The enemy is aggressive, stubborn and deadly. That's why the federal government needs to launch an offensive, according to Rep. Jim Matheson, who was in Salt Lake City Friday to outline policies to combat antibiotic-resistant bacteria.
The problem, says Matheson, D-Utah, is not just the wily superbugs themselves but haphazard control measures, uncoordinated data collecting and not enough research into new drugs. Last fall he introduced legislation, the STAAR (Strategies to Address Antimicrobial Resistance) Act, and now he's introducing a bill to raise awareness of the most well-known of the bacteria, Methicillin-resistant Staphylococcus aureus, or MRSA.
This is not "the scare of the month," emphasizes Dr. Andrew Pavia, chief of pediatric infectious diseases at the University of Utah, who spoke with Matheson at a press conference at Primary Children's Medical Center. Bacteria are constantly morphing to resist antibiotics, and MRSA itself has been around for years. But since the beginning of this century, the rates of MRSA have increased.
Suddenly MRSA isn't just something you might catch in the hospital but something you might pick up in the high school gym.
Primary Children's last year saw 170 cases of MRSA, about half of them "community-acquired." That's six times the number of cases seen in 2000. Although there are still a few antibiotics that work, the time "is not that far away" when even these drugs won't be effective, Pavia said.

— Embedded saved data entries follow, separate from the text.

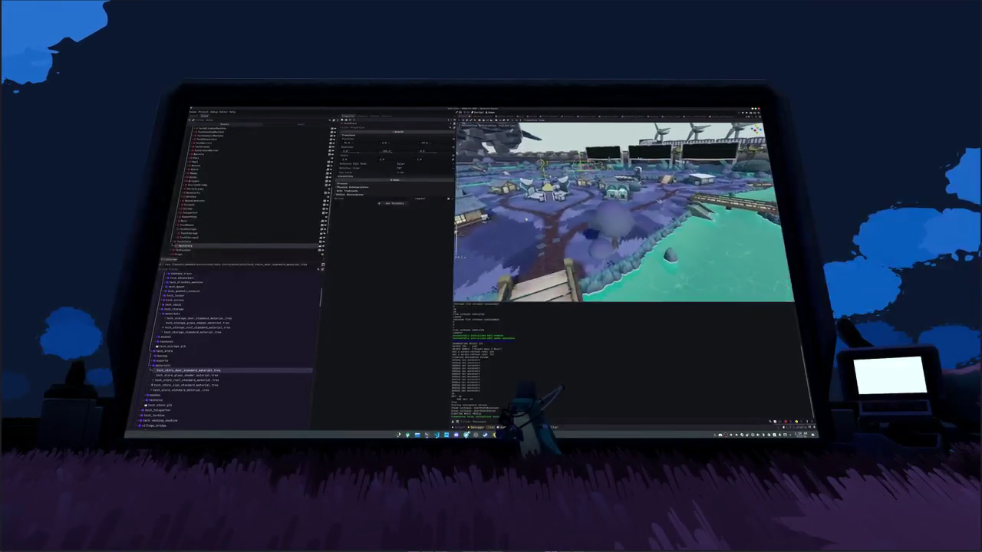
Step: Select and rearrange store nodes in the world scene's Scene tree
left_click(211, 135)
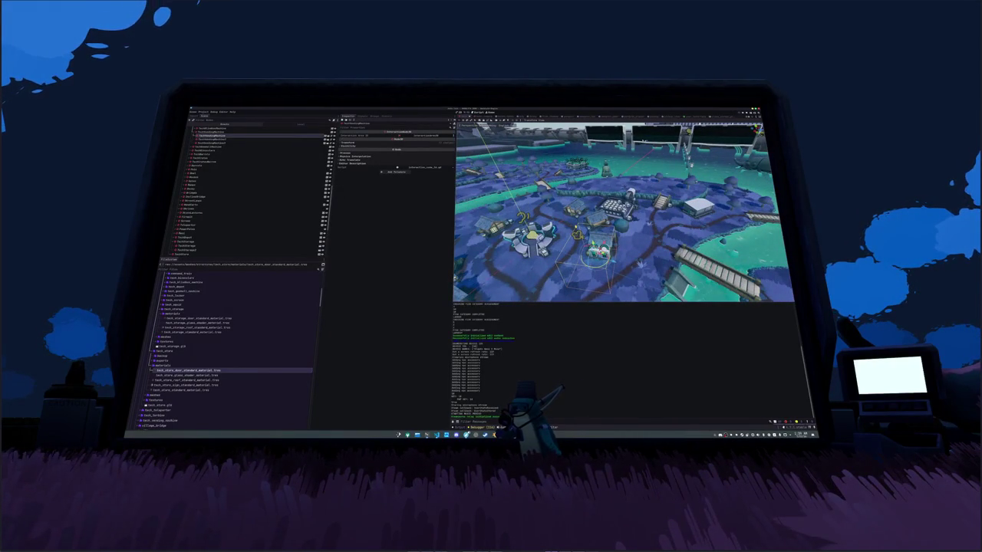
left_click(245, 139)
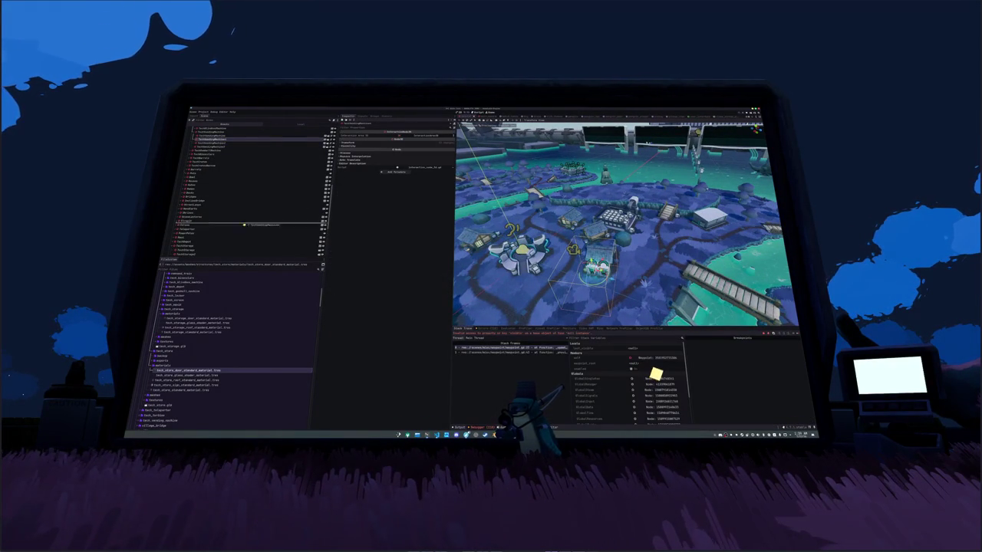
left_click_drag(201, 251, 195, 233)
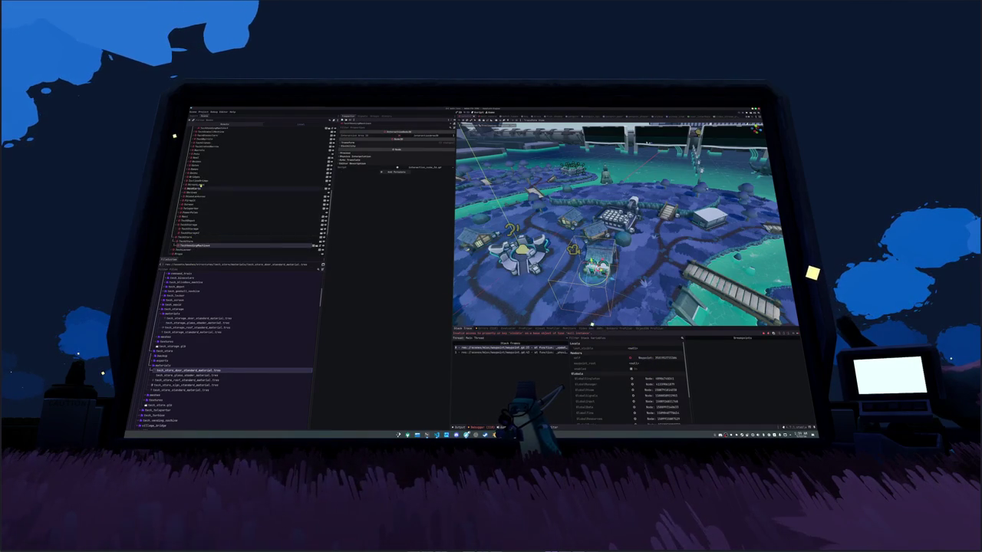
scroll(211, 145, "up", 2)
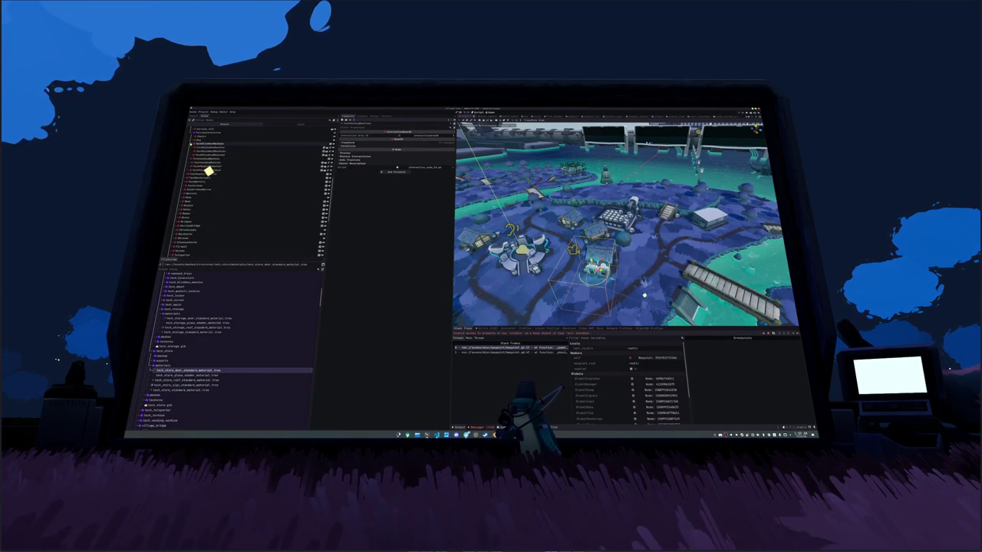
mouse_move(285, 218)
left_mouse_down()
mouse_move(227, 216)
mouse_move(207, 227)
mouse_move(197, 207)
left_mouse_up()
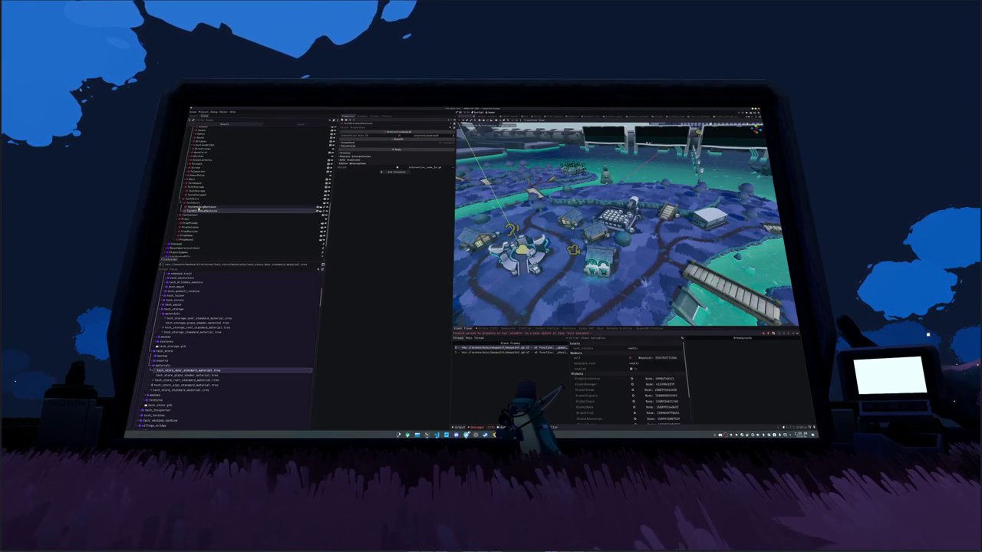
scroll(214, 211, "up", 5)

The Centers for Disease Control and Prevention recently reported that 94,000 cases of drug-resistant infections now occur annually in the United States, including an estimated 18,000 deaths.
The STARR Act would authorize the federal government to coordinate the collecting of data about cases of resistant bacteria, coordinate antimicrobial resistance research at the National Institutes of Health and the Centers for Disease Control and Prevention, reauthorize the Antimicrobial Resistance Task Force, and study what control measures work and which don't.
For example, if a student dies of MRSA, as happened in Virginia last fall, does it make sense to shut down all the schools in the school district, Pavia asks. Should a state mandate that every hospital patient be tested for MRSA an expensive tactic, Pavia says as Illinois has done?
Primary Children's currently isolates MRSA patients, and requires that the medical personal treating those patients use gloves. The hospital has also recently stepped up its hand-washing campaign, Pavia said. The rate of of hospital-acquired MRSA at Primary Children's is lower than at most hospitals, he said.Matheson's STAAR Act has been endorsed by the Infectious Diseases Society of America, the American Medical Association, the American College of Physicians, American Public Health Association and other groups of health professionals.